Except when he left for special training in languages, Crocker, 47, has spent his diplomatic career in the Middle East, in posts from Beirut to Baghdad. He was in Washington, D.C., awaiting his confirmation hearing to be ambassador to Lebanon, in 1990 when Saddam Hussein invaded Kuwait.

Like the rest of the diplomatic corps and the leaders of other countries in the region, Crocker was stunned. Saddam had done what no one believed he would do, prompting one of Crocker’s colleagues to say that “to surprise the world, you should do something unbelievably stupid.”

After three years in Lebanon, Crocker was appointed ambassador to Kuwait in 1994.
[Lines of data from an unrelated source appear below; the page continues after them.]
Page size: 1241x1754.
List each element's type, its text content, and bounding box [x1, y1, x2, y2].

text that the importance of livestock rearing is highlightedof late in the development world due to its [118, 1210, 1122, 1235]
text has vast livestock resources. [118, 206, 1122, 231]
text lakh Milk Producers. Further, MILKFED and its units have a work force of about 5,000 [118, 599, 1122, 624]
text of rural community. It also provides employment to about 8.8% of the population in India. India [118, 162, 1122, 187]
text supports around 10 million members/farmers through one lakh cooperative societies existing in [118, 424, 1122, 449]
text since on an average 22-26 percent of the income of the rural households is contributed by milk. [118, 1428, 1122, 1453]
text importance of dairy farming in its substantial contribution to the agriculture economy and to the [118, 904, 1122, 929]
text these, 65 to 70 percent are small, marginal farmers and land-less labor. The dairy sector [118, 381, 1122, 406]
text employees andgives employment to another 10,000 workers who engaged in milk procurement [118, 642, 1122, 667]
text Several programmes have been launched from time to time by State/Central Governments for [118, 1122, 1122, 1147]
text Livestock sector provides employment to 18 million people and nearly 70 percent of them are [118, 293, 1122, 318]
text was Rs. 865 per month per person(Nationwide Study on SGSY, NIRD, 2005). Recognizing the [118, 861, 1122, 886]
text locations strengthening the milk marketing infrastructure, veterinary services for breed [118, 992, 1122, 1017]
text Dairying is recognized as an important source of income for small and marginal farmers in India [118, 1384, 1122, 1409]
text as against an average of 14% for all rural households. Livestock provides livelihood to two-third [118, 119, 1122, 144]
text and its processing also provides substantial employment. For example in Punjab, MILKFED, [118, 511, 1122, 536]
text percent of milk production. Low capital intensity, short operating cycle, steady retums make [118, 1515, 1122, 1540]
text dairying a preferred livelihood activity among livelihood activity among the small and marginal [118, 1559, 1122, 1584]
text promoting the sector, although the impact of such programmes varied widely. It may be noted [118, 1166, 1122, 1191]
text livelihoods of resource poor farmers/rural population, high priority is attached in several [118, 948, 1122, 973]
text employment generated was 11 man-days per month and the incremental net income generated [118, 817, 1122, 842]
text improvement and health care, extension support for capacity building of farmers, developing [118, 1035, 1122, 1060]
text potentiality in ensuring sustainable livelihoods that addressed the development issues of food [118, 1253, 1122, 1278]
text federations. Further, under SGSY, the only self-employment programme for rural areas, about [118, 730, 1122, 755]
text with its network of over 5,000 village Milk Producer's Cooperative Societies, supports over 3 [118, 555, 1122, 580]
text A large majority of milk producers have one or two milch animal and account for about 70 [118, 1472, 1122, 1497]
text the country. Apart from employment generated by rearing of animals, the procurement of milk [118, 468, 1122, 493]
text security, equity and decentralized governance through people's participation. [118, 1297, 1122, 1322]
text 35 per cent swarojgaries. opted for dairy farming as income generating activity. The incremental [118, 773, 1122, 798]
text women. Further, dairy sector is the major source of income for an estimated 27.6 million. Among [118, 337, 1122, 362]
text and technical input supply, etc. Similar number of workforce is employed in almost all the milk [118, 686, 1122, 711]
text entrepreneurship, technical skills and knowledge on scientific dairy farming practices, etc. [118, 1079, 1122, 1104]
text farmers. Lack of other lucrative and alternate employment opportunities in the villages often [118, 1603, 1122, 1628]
Although he received one ambassadorship from President Bush and one from President Clinton, Crocker said that’s not unusual in foreign service. Although the public may have an impression that the posts go to wealthy campaign donors of the winning presidential ticket, in fact about two-thirds of ambassadors are career diplomats.

In the Middle East, the ratio is even higher - 22 of the 25 countries have career diplomats in the top posts.

The U.S. embassy in Lebanon is heavily secured, with barricades and bunkers throughout, he said. No one ever goes off the compound without bodyguards.

Kuwait is a much friendlier, less threatening place, even though it shares a border with America’s last wartime enemy.

“After Lebanon, anything looks safe,” Crocker said. “Kuwait is actually a very hospitable place for Americans to be.”

Although the Iraqi military is well contained by the no-fly zones and has been relatively quiet in recent months, Crocker said he agrees with the Kuwaiti view of Saddam.

“He’s a clear and present threat as long as he’s in power,” said Crocker, who spent part of this week in Walla Walla speaking and teaching at Whitman. “We can’t just think in terms of his intentions at the moment, we have to look at his capabilities.”